Starting this Monday, a new law in California is set to bring significant changes to the way suspects’ mugshots are handled, both in terms of their publication on social media and the inclusion of preferred pronouns.
Under the amended AB 994 law, the practice of publishing mugshots on social media will be restricted primarily to suspects facing violent charges, and these images can only be maintained online for a maximum of two weeks. The law specifies that mugshots on social media are permissible when the suspect is either a fugitive, poses an imminent threat to individuals or public safety, and the publication of their image could aid in their capture or mitigate the threat. This regulation will also be applied retroactively, necessitating law enforcement agencies to remove previously posted mugshots from their social platforms. However, the rule excludes agency websites and data systems.
Exceptions to this time limit are possible, either through a judicial order or under urgent circumstances, allowing mugshots to remain online if the suspect is not apprehended within the two-week window.

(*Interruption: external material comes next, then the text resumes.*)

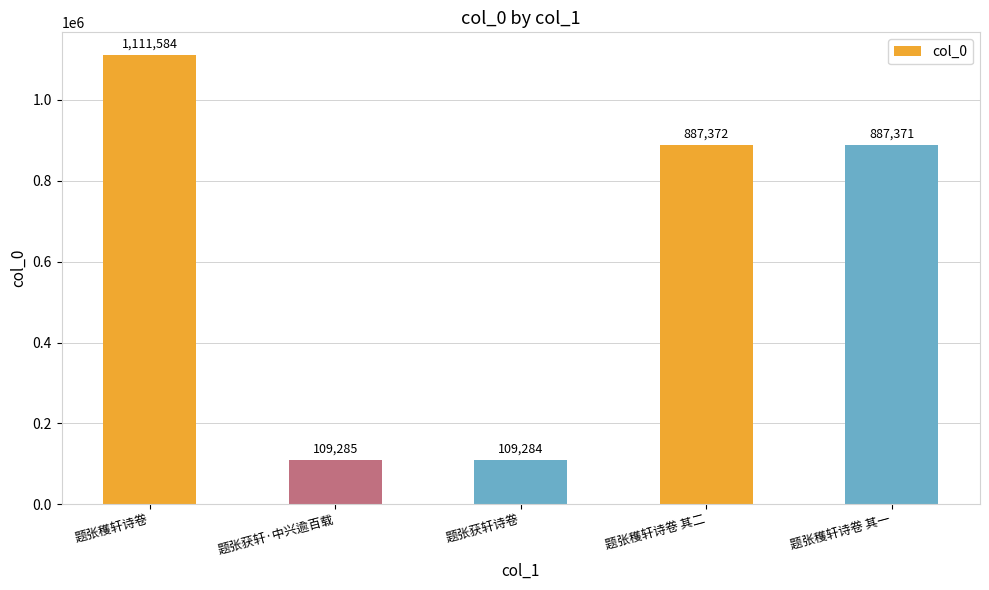

Which label corresponds to the largest value in the chart?

题张穫轩诗卷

Another notable aspect of this legislation is its approach to gender identity. Law enforcement is now required to use a suspect’s self-identified name and pronouns when releasing mugshots. The legal name of the suspect may also be included if it is deemed necessary to facilitate their capture.
Previously, California law already prohibited the publication of mugshots for individuals charged with nonviolent offenses. The definition of violent crimes in this context includes serious offenses such as murder, rape, kidnapping, arson, robbery, and burglary.
This law comes into effect in the backdrop of California’s violent crime statistics for 2022, as reported by the FBI. These figures, sourced from only 49% of agencies using the FBI’s National Incident Based Reporting system, indicate nearly 195,000 violent crime incidents in the state last year.